***** Information provided
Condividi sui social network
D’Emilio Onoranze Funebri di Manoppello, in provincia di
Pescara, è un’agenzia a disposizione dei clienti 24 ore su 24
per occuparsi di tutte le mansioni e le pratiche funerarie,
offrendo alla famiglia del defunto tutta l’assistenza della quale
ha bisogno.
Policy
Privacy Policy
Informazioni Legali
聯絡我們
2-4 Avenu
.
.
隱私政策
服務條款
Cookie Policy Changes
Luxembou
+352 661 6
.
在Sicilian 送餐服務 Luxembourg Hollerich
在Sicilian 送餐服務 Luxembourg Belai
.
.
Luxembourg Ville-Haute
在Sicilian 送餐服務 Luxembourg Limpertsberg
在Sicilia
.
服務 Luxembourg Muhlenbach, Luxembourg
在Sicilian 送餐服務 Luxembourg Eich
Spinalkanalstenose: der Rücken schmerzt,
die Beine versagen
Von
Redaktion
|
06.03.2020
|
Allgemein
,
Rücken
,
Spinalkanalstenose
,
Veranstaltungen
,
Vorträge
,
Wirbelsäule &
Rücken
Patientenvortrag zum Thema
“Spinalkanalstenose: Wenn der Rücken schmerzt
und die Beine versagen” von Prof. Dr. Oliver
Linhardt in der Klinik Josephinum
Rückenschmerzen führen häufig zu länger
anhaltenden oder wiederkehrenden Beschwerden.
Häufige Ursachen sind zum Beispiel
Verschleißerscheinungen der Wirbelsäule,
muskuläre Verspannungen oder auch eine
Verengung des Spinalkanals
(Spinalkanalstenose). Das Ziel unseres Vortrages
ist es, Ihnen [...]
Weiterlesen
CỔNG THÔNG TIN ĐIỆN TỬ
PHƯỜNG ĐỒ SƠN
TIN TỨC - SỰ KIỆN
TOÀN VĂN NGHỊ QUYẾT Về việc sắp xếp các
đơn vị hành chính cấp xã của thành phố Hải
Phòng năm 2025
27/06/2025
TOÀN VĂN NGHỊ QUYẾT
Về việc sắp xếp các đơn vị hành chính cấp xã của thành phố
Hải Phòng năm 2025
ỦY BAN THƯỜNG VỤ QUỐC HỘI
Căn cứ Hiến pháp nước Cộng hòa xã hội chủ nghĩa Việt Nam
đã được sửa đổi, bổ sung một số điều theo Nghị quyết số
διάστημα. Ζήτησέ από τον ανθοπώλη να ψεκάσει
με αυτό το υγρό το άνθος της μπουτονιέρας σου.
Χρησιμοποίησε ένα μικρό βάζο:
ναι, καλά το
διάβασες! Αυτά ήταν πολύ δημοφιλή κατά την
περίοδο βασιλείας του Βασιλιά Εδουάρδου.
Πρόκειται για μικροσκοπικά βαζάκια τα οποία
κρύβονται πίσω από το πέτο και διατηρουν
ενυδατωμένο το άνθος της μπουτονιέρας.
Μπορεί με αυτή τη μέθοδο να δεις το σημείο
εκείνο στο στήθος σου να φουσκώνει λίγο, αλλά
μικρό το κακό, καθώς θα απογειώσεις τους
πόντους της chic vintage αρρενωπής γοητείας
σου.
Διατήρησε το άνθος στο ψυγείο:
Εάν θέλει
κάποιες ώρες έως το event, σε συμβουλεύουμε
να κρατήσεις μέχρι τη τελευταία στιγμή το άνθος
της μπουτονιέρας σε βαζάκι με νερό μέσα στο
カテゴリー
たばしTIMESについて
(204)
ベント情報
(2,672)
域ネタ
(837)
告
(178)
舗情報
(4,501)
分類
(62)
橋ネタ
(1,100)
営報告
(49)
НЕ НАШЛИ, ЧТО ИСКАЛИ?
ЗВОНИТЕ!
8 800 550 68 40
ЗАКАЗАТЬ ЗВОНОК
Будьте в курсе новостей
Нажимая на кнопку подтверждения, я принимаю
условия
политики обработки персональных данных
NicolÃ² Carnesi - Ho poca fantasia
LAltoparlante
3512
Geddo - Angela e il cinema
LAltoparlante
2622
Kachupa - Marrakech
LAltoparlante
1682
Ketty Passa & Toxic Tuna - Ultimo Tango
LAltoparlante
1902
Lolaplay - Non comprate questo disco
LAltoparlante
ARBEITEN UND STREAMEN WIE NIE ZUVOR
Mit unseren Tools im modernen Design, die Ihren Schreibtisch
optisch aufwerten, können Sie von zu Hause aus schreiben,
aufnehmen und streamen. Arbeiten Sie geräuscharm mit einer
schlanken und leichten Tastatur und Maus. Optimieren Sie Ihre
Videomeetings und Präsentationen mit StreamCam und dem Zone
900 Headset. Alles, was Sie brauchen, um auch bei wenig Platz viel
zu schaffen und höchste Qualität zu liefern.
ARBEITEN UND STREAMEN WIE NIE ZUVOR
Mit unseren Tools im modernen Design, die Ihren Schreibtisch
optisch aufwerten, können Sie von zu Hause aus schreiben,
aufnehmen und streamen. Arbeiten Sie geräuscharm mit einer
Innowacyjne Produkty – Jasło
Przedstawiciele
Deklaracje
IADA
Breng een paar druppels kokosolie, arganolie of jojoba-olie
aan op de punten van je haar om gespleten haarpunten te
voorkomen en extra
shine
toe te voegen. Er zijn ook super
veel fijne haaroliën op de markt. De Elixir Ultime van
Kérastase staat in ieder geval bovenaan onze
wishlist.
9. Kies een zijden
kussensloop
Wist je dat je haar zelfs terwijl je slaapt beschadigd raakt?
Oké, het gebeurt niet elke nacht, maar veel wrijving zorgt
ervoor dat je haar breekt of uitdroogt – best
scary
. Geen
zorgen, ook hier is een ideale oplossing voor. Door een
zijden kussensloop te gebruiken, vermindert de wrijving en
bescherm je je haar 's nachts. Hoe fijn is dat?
**********
- **Written task**:
Quote verbatim every line of the listing from its first line through the line containing "ist es, Ihnen [...]", including both of those lines.

- **Output**:
Condividi sui social network
D’Emilio Onoranze Funebri di Manoppello, in provincia di
Pescara, è un’agenzia a disposizione dei clienti 24 ore su 24
per occuparsi di tutte le mansioni e le pratiche funerarie,
offrendo alla famiglia del defunto tutta l’assistenza della quale
ha bisogno.
Policy
Privacy Policy
Informazioni Legali
聯絡我們
2-4 Avenu
.
.
隱私政策
服務條款
Cookie Policy Changes
Luxembou
+352 661 6
.
在Sicilian 送餐服務 Luxembourg Hollerich
在Sicilian 送餐服務 Luxembourg Belai
.
.
Luxembourg Ville-Haute
在Sicilian 送餐服務 Luxembourg Limpertsberg
在Sicilia
.
服務 Luxembourg Muhlenbach, Luxembourg
在Sicilian 送餐服務 Luxembourg Eich
Spinalkanalstenose: der Rücken schmerzt,
die Beine versagen
Von
Redaktion
|
06.03.2020
|
Allgemein
,
Rücken
,
Spinalkanalstenose
,
Veranstaltungen
,
Vorträge
,
Wirbelsäule &
Rücken
Patientenvortrag zum Thema
“Spinalkanalstenose: Wenn der Rücken schmerzt
und die Beine versagen” von Prof. Dr. Oliver
Linhardt in der Klinik Josephinum
Rückenschmerzen führen häufig zu länger
anhaltenden oder wiederkehrenden Beschwerden.
Häufige Ursachen sind zum Beispiel
Verschleißerscheinungen der Wirbelsäule,
muskuläre Verspannungen oder auch eine
Verengung des Spinalkanals
(Spinalkanalstenose). Das Ziel unseres Vortrages
ist es, Ihnen [...]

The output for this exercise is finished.